### Task statement
Whenever the string "only" turns up in a line below, that line should be copied.
---------- Input data
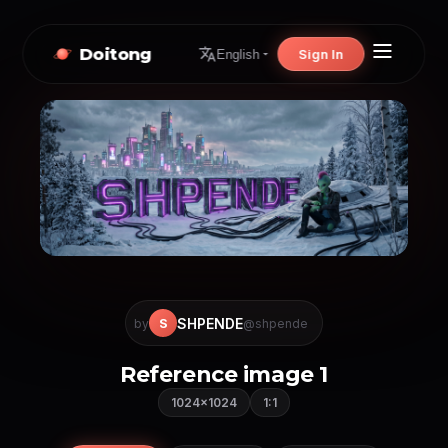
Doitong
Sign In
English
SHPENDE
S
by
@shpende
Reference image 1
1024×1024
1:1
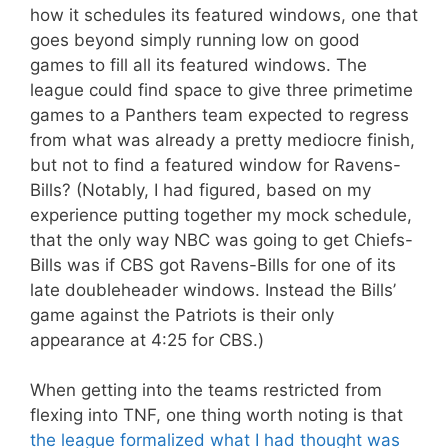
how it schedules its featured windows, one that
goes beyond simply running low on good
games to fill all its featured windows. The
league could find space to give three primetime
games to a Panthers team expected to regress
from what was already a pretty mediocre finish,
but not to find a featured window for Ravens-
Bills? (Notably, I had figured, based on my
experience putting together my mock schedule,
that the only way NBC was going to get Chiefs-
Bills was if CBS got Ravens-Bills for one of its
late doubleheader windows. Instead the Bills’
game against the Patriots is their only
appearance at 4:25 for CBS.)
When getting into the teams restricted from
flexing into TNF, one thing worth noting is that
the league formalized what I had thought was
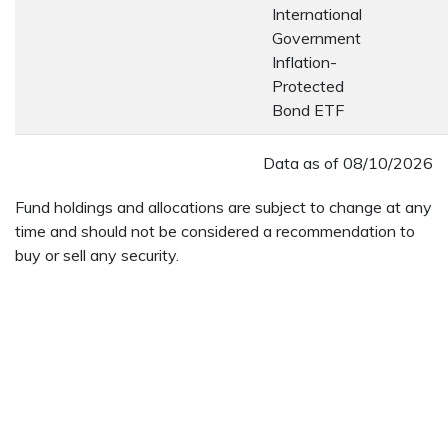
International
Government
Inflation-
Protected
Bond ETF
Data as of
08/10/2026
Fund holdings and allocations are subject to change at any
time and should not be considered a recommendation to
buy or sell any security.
--------------------
### Exercise response
that the only way NBC was going to get Chiefs-
game against the Patriots is their only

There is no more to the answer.